Most everyone who is part of the international hockey world knows the name Bob Nadin. One of Canada’s most highly decorated officials, Nadin has made a name for himself as a referee and referee supervisor during a career that has taken him to multiple Olympic Games and international hockey events around the world.
“I guess it all started when I first learned to skate when I was about three years of age,” Nadin said in a documentary about his illustrious career. He was born in Toronto on March 15, 1933, and has spent the bulk of his 80 years in hockey either on the ice or studying the game he learned as a child.
Nadin played hockey throughout his youth, but it was a request from the players in his university inter-faculty league that changed the course of his life and career. “Because I was playing for the university team, they thought I knew something about hockey, so they asked me if I’d referee the games in the inter-faculty league at the university,” he said. “From then on, I liked it and just kept on with it from there, really.”
The University of Toronto student did not expect to play elite-level hockey, so at age 17 he first picked up a whistle and donned the referee’s stripes. “The fact was, I just liked the refereeing,” Nadin said. “I think I got more pleasure from refereeing in the end than I did from playing.”
Nadin started officiating university games before moving up to the Ontario Hockey Association, eventually becoming the referee-in-chief of the CAHA (today known as Hockey Canada) from 1976 to 1986. As head ref, Nadin created the CAHA’s referee certification program, and introduced officiating casebooks for Canadian and international hockey.
The pinnacle of Nadin’s on-ice work was officiating seven games at the 1972 Winter Olympics in Sapporo, Japan, and working the World Junior Championship in Russia two years later. At the same time, Nadin became a referee supervisor for the Ontario Hockey Association and the Ontario University Association. In 1984, the OHA awarded Nadin – who had been elevated to the league’s referees’ honour roll three years prior – the Gold Stick for outstanding service to the game.
For the greater part of his career, Nadin has been known in international circles as a referee supervisor, travelling the world to support, analyze, and assist officiating crews at every level of the game. He supervised National Hockey League referees from 1992 to 1996, and selected and supervised referees at the 1998 Nagano Games, 2006 Torino Games and other international events. “So it’s just a matter of basically starting at the university and working my way up through the minor hockey system for a few years, andinto the junior system, and then into the international system,” Nadin said humbly.

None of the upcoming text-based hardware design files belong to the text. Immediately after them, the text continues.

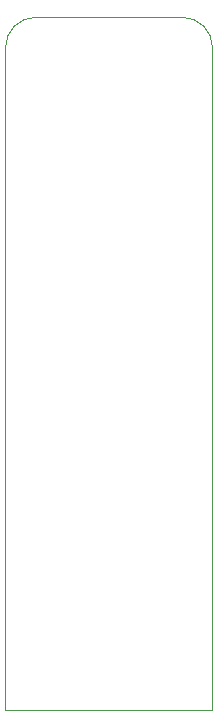
<source format=gbr>
%TF.GenerationSoftware,KiCad,Pcbnew,(5.1.9)-1*%
%TF.CreationDate,2021-04-12T21:57:58+01:00*%
%TF.ProjectId,Propeller_dev_board,50726f70-656c-46c6-9572-5f6465765f62,rev?*%
%TF.SameCoordinates,Original*%
%TF.FileFunction,Profile,NP*%
%FSLAX46Y46*%
G04 Gerber Fmt 4.6, Leading zero omitted, Abs format (unit mm)*
G04 Created by KiCad (PCBNEW (5.1.9)-1) date 2021-04-12 21:57:58*
%MOMM*%
%LPD*%
G01*
G04 APERTURE LIST*
%TA.AperFunction,Profile*%
%ADD10C,0.050000*%
%TD*%
G04 APERTURE END LIST*
D10*
X128143000Y-87757000D02*
G75*
G02*
X130683000Y-90297000I0J-2540000D01*
G01*
X113157000Y-90297000D02*
G75*
G02*
X115697000Y-87757000I2540000J0D01*
G01*
X128143000Y-87757000D02*
X115697000Y-87757000D01*
X113157000Y-146431000D02*
X113157000Y-90297000D01*
X130683000Y-146431000D02*
X130683000Y-90297000D01*
X113157000Y-146431000D02*
X130683000Y-146431000D01*
M02*

</source>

For almost 30 years, Nadin has been a member of the International Ice Hockey Federation’s Rules and Referee Committee. He is tasked with writing and interpreting new rules, replacing outdated rules, and fielding questions about the rulebook from all corners of the hockey-playing world. “Really, any place where international hockey is played and there’s any rule situations or questions from referees, coaches and players, they always refer to me to give the answer to the rule,” Nadin said. “As a result of that, the president of the ice hockey federation refers to me as the pope of the rules.”
Nadin could also be referred to as the pontiff of hockey stamps. He parlayed his love of the sport and a childhood interest in stamps to amass one of the greatest hockey-themed stamp collections in the world. “There are probably about 600 stamps featuring hockey from around the world,” Nadin told IIHF writer Andrew Podnieks. “And I’m missing about 50, including four from Paraguay.”
“I go through each volume and mark the hockey stamps, and then I try to find them,” Nadin continued. “Each stamp has a number, and I go to stamp stores or go online looking for individual stamps or collections. I think I’ve built up a pretty good collection,and I take my list with me whenever I travel. I always make sure to go to the post office in every city to see what they have. I know the location of every post office as well as I know where the hockey arenas are!”
The basement of Nadin’s Weston home, Podnieks wrote, is “a memorabilia shrine that documents his decades in the game. Mementos from Sapporo and on, thousands of pins, mugs, photos, pennants, and other miscellany fill his walls and shelves.” Nadin said he appreciates the stories behind the stamps. “Hockey stamps aren’t incredibly valuable. Themost expensive is maybe $50, but I think it’s pretty amazing where they come from and I love collecting them.”
Nadin is one of four Canadians to have received the IIHF Paul Loicq Award, which recognizes outstanding contributions to the IIHF and international ice hockey. He also received the Pierre de Coubertin Medal from the Olympic Committee in May during a ceremony at the world championship in Stockholm, Sweden, one of the highest hockey honours that can be bestowed at the international level.
The accolades are appreciated, but Nadin especially values the friendships he has formed with referees and officials from around the world. “It’s something you can’t replace, really,” he said of those bonds. The energetic hockey enthusiast’s schedule is busier than ever. Nadin attended the 2013 IIHF Ice Hockey U18 Women’s World Championship Division I in Romanshorn, Switzerland, over New Year’s, and is preparing for the men’s U18 tournament in Sochi, part of a full slate of events lined up for 2013-14.
“He’s a hockey nut…all he thinks about is hockey,” Nadin’s old friend, Henry Seykyrka, said in the documentary. “He puts his whole life into it. He’s just a terrific guy. Hockey is his life.”